Five of Broadway’s finest actors are in the running for 2012 Academy Awards! In honor of their stellar work onscreen, Broadway.com is looking back at the most unforgettable stage roles of Oscar nominees Glenn Close, Viola Davis, Janet McTeer, Christopher Plummer and Meryl Streep. Check back each day for a different Oscar Watch feature, then tune in to ABC's live telecast on February 26, hosted by Broadway vet Billy Crystal, to find out which stage great will take home Hollywood's biggest prize.
CHRISTOPHER PLUMMER, Best Supporting Actor Nominee for Beginners
J.B. (1958): This Canadian-born star has played every conceivable classical role on stages around the world, but our list will concentrate on five of his seven Tony-nominated performances. Plummer’s first Tony nod came in 1958 in a Pulitzer Prize-winning play that sounds both awesome and odd: Archibald MacLeish’s free-verse retelling of the Old Testament story of Job. Plummer played Nickles, a Satanic figure who urges J.B. (Pat Hingle) to commit suicide.

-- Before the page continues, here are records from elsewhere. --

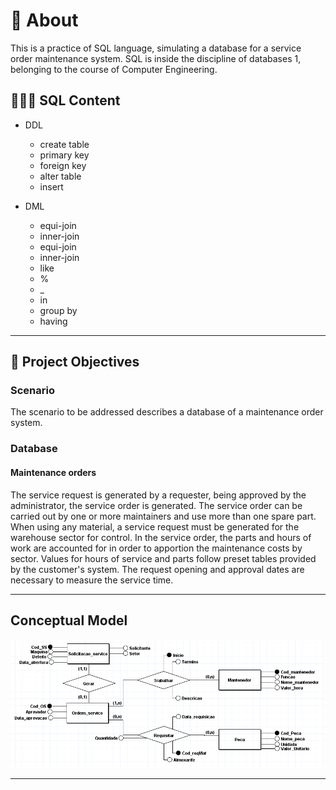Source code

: # 💬 About

This is a practice of SQL language, simulating a database for a service order maintenance system. SQL is  inside the discipline of databases 1, belonging to the course of Computer Engineering.

## 👨🏽‍💻 SQL Content

- DDL
  - create table
  - primary key
  - foreign key
  - alter table
  - insert

- DML
  - equi-join
  - inner-join
  - equi-join
  - inner-join
  - like
  - %
  - _
  - in
  - group by
  - having

---

## 🎯 Project Objectives

### Scenario

The scenario to be addressed describes a database of a maintenance order system.

### Database

#### Maintenance orders

The service request is generated by a requester, being approved by the administrator, the service order is generated. The service order can be carried out by one or more maintainers and use more than one spare part. When using any material, a service request must be generated for the warehouse sector for control. In the service order, the parts and hours of work are accounted for in order to apportion the maintenance costs by sector. Values for hours of service and parts follow preset tables provided by the customer's system. The request opening and approval dates are necessary to measure the service time.

---

## Conceptual Model

![Modelo Conceitual database Ordens de Serviço de Manutenção](/model.jpg)

---
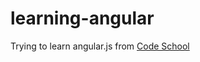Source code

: # learning-angular
Trying to learn angular.js from [Code School](https://www.codeschool.com/courses/shaping-up-with-angular-js)
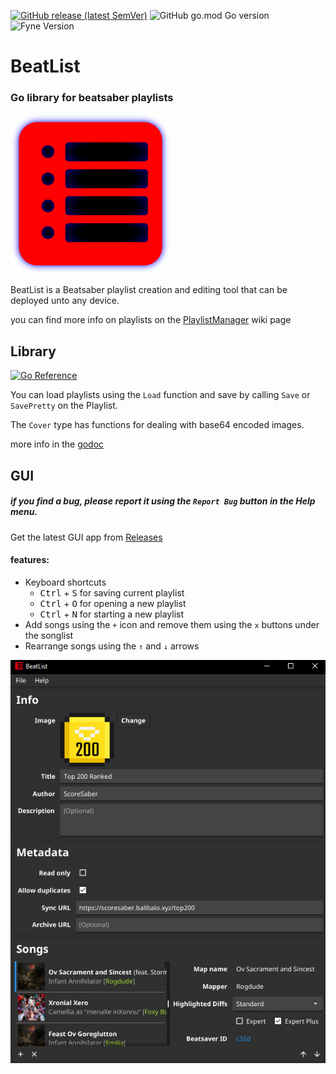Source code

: [![GitHub release (latest SemVer)](https://img.shields.io/github/v/release/zivoy/BeatList?style=flat-square)](https://github.com/zivoy/BeatList/releases/latest)
![GitHub go.mod Go version](https://img.shields.io/github/go-mod/go-version/zivoy/BeatList?style=flat-square)
![Fyne Version](https://img.shields.io/badge/Fyne-v2.0.4-blue?style=flat-square)

# BeatList
### Go library for beatsaber playlists
<img alt="image" height="256" src="./cmd/gui/Icon.png" width="256"/>

BeatList is a Beatsaber playlist creation and editing tool that can be deployed unto any device.

you can find more info on playlists on the [PlaylistManager](https://github.com/rithik-b/PlaylistManager/wiki) wiki page

## Library
[![Go Reference](https://pkg.go.dev/badge/github.com/zivoy/BeatList/pkg/playlist.svg)](https://pkg.go.dev/github.com/zivoy/BeatList/pkg/playlist)

You can load playlists using the `Load` function and save by calling `Save` or `SavePretty` on the Playlist.

The `Cover` type has functions for dealing with base64 encoded images.

more info in the [godoc](https://pkg.go.dev/github.com/zivoy/BeatList/pkg/playlist)

## GUI
##### if you find a bug, please report it using the `Report Bug` button in the Help menu.
Get the latest GUI app from [Releases](/releases/latest)


#### features:
- Keyboard shortcuts
  - <kbd>Ctrl</kbd> + <kbd>S</kbd> for saving current playlist
  - <kbd>Ctrl</kbd> + <kbd>O</kbd> for opening a new playlist
  - <kbd>Ctrl</kbd> + <kbd>N</kbd> for starting a new playlist
- Add songs using the `+` icon and remove them using the `x` buttons under the songlist
- Rearrange songs using the `↑` and `↓` arrows

[comment]: <> (##Examples)

![Example with list](./assets/top200rankedExample.png)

Cyrano (1973): You’ve seen him warble “Edelweiss” as Captain von Trapp in The Sound of Music, but Plummer is also a Best Actor Tony winner for singing the role of Cyrano de Bergerac in the first of two short-lived musical adaptations of Edmond Rostond’s romantic adventure. Huge chunks of the show have been preserved in an original cast recording that shows off Plummer’s flair for lyrics penned by A Clockwork Orange author Anthony Burgess.
Othello (1982): Plummer cemented his reputation as an unparalleled classical actor with a Tony-nominated performance as Iago opposite the great James Earl Jones. Plummer’s chilling portrayal of evil made it clear that Othello, powerfully portrayed by Jones, never stood a chance. (In his autobiography, Plummer blamed his Tony loss on the fact that his actress daughter, Amanda, won that year for Agnes of God.)

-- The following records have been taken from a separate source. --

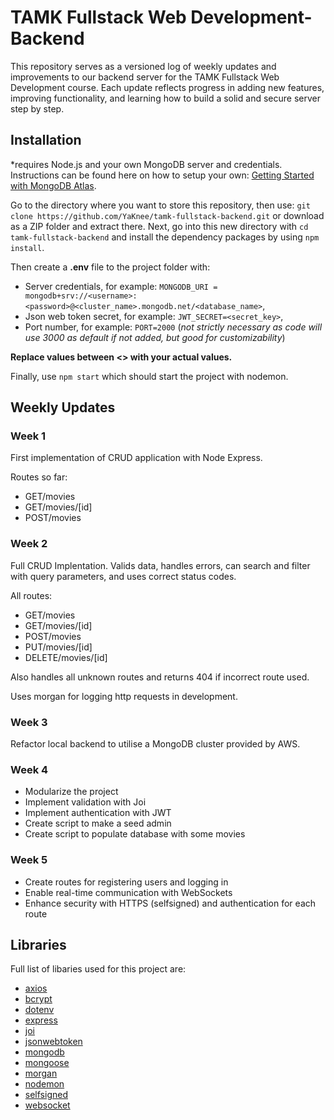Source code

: # TAMK Fullstack Web Development- Backend
This repository serves as a versioned log of weekly updates and improvements to our backend server for the TAMK Fullstack Web Development course. Each update reflects progress in adding new features, improving functionality, and learning how to build a solid and secure server step by step.

## Installation
*requires Node.js and your own MongoDB server and credentials. Instructions can be found here on how to setup your own: [Getting Started with MongoDB Atlas](https://www.youtube.com/watch?v=bBA9rUdqmgY).

Go to the directory where you want to store this repository, then use: `git clone https://github.com/YaKnee/tamk-fullstack-backend.git` or download as a ZIP folder and extract there.
Next, go into this new directory with `cd tamk-fullstack-backend` and install the dependency packages by using `npm install`. 

Then create a __.env__ file to the project folder with:
- Server credentials, for example: `MONGODB_URI = mongodb+srv://<username>:<password>@<cluster_name>.mongodb.net/<database_name>`,
- Json web token secret, for example: `JWT_SECRET=<secret_key>`,
- Port number, for example: `PORT=2000` (_not strictly necessary as code will use 3000 as default if not added, but good for customizability_)

__Replace values between <> with your actual values.__

Finally, use `npm start` which should start the project with nodemon.

## Weekly Updates

### Week 1
First implementation of CRUD application with Node Express.

Routes so far:
- GET/movies
- GET/movies/[id]
- POST/movies


### Week 2
Full CRUD Implentation. Valids data, handles errors, can search and filter with query parameters, and uses correct status codes.

All routes:
- GET/movies
- GET/movies/[id]
- POST/movies
- PUT/movies/[id]
- DELETE/movies/[id]

Also handles all unknown routes and returns 404 if incorrect route used.

Uses morgan for logging http requests in development.

### Week 3

Refactor local backend to utilise a MongoDB cluster provided by AWS.

### Week 4

- Modularize the project
- Implement validation with Joi
- Implement authentication with JWT
- Create script to make a seed admin
- Create script to populate database with some movies

### Week 5

- Create routes for registering users and logging in
- Enable real-time communication with WebSockets
- Enhance security with HTTPS (selfsigned) and authentication for each route

## Libraries

Full list of libaries used for this project are:
- [axios](https://axios-http.com/docs/intro)
- [bcrypt](https://www.npmjs.com/package/bcrypt)
- [dotenv](https://www.dotenv.org/docs/)
- [express](https://expressjs.com/en/4x/api.html)
- [joi](https://joi.dev/api/?v=17.13.3)
- [jsonwebtoken](https://jwt.io/introduction)
- [mongodb](https://www.mongodb.com/docs/drivers/node/current/)
- [mongoose](https://mongoosejs.com/docs/index.html)
- [morgan](https://github.com/expressjs/morgan#readme)
- [nodemon](https://github.com/remy/nodemon)
- [selfsigned](https://www.npmjs.com/package/selfsigned)
- [websocket](https://www.npmjs.com/package/ws)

Barrymore (1997): At age 68, Plummer took on a demanding solo performance as iconic American actor John Barrymore in William Luce’s biographical play, bringing a rakish charm to the stage and earning his second Tony Award. Plummer, a lover of alcohol in his youth, has written of his obsession with Barrymore, who drank himself to death at 60. The role proved to be such a good fit that he reprised it to acclaim (at age 81, no less!) at Stratford in 2011.

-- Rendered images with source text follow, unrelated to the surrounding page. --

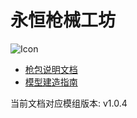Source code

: # 永恒枪械工坊

![Icon](/icon.png)

- [枪包说明文档](./gunpack/before_start/)
- [模型建造指南](./model_guide/)

当前文档对应模组版本: v1.0.4
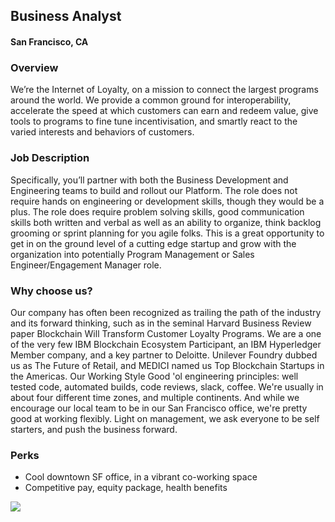 ## Business Analyst
#### San Francisco, CA

### Overview
We’re the Internet of Loyalty, on a mission to connect the largest programs around the world. We provide a common ground for interoperability, accelerate the speed at which customers can earn and redeem value, give tools to programs to fine tune incentivisation, and smartly react to the varied interests and behaviors of customers.

### Job Description
Specifically, you’ll partner with both the Business Development and Engineering teams to build and rollout our Platform. The role does not require hands on engineering or development skills, though they would be a plus. The role does require problem solving skills, good communication skills both written and verbal as well as an ability to organize, think backlog grooming or sprint planning for you agile folks. This is a great opportunity to get in on the ground level of a cutting edge startup and grow with the organization into potentially Program Management or Sales Engineer/Engagement Manager role.

### Why choose us?
Our company has often been recognized as trailing the path of the industry and its forward thinking, such as in the seminal Harvard Business Review paper Blockchain Will Transform Customer Loyalty Programs. We are a one of the very few IBM Blockchain Ecosystem Participant, an IBM Hyperledger Member company, and a key partner to Deloitte. Unilever Foundry dubbed us as The Future of Retail, and MEDICI named us Top Blockchain Startups in the Americas. 
Our Working Style Good 'ol engineering principles: well tested code, automated builds, code reviews, slack, coffee.
We're usually in about four different time zones, and multiple continents. And while we encourage our local team to be in our San Francisco office, we're pretty good at working flexibly. Light on management, we ask everyone to be self starters, and push the business forward.

### Perks
+	Cool downtown SF office, in a vibrant co-working space 
+	Competitive pay, equity package, health benefits


[<img src='https://dabuttonfactory.com/button.png?t=Learn+More&f=Calibri-Bold&ts=24&tc=fff&hp=20&vp=8&c=5&bgt=unicolored&bgc=29aafe'>](https://letsrockit.co/jobs/tg95ewfs-business-analyst)
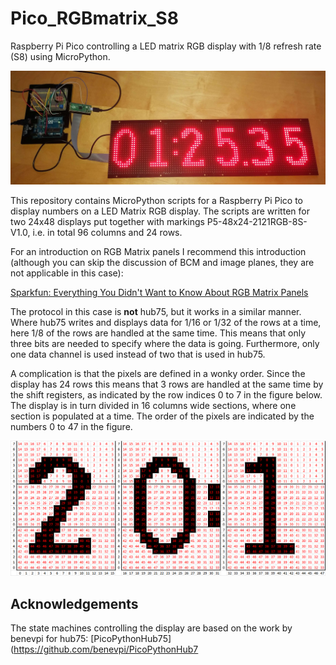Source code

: # Pico_RGBmatrix_S8
Raspberry Pi Pico controlling a LED matrix RGB display with 1/8 refresh rate (S8) using MicroPython.

![RGB Matrix display.](https://github.com/anadyn/Pico_RGBmatrix_S8/blob/main/RGBdisplay_front.jpg)

This repository contains MicroPython scripts for a Raspberry Pi Pico to display numbers on a LED Matrix RGB display. The scripts are written for two 24x48 displays put together with markings P5-48x24-2121RGB-8S-V1.0, i.e. in total 96 columns and 24 rows.

For an introduction on RGB Matrix panels I recommend this introduction (although you can skip the discussion of BCM and image planes, they are not applicable in this case):

[Sparkfun: Everything You Didn't Want to Know About RGB Matrix Panels](https://www.sparkfun.com/news/2650)

The protocol in this case is **not** hub75, but it works in a similar manner. Where hub75 writes and displays data for 1/16 or 1/32 of the rows at a time, here 1/8 of the rows are handled at the same time. This means that only three bits are needed to specify where the data is going. Furthermore, only one data channel is used instead of two that is used in hub75. 

A complication is that the pixels are defined in a wonky order. Since the display has 24 rows this means that 3 rows are handled at the same time by the shift registers, as indicated by the row indices 0 to 7 in the figure below. The display is in turn divided in 16 columns wide sections, where one section is populated at a time. The order of the pixels are indicated by the numbers 0 to 47 in the figure.

![Ordering of pixels.](https://github.com/anadyn/Pico_RGBmatrix_S8/blob/main/example_ordering_of_pixels.png)


## Acknowledgements

The state machines controlling the display are based on the work by benevpi for hub75: [PicoPythonHub75](https://github.com/benevpi/PicoPythonHub7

King Lear (2004): The Mount Everest of Shakespearean roles has claimed plenty of victims—but Plummer scaled its heights in a Tony-nominated performance that was both powerful and heartbreaking. In a production that filled the huge stage at Lincoln Center’s Vivian Beaumont Theater, Lear’s old age became the emphasis, making his descent into madness all the more affecting.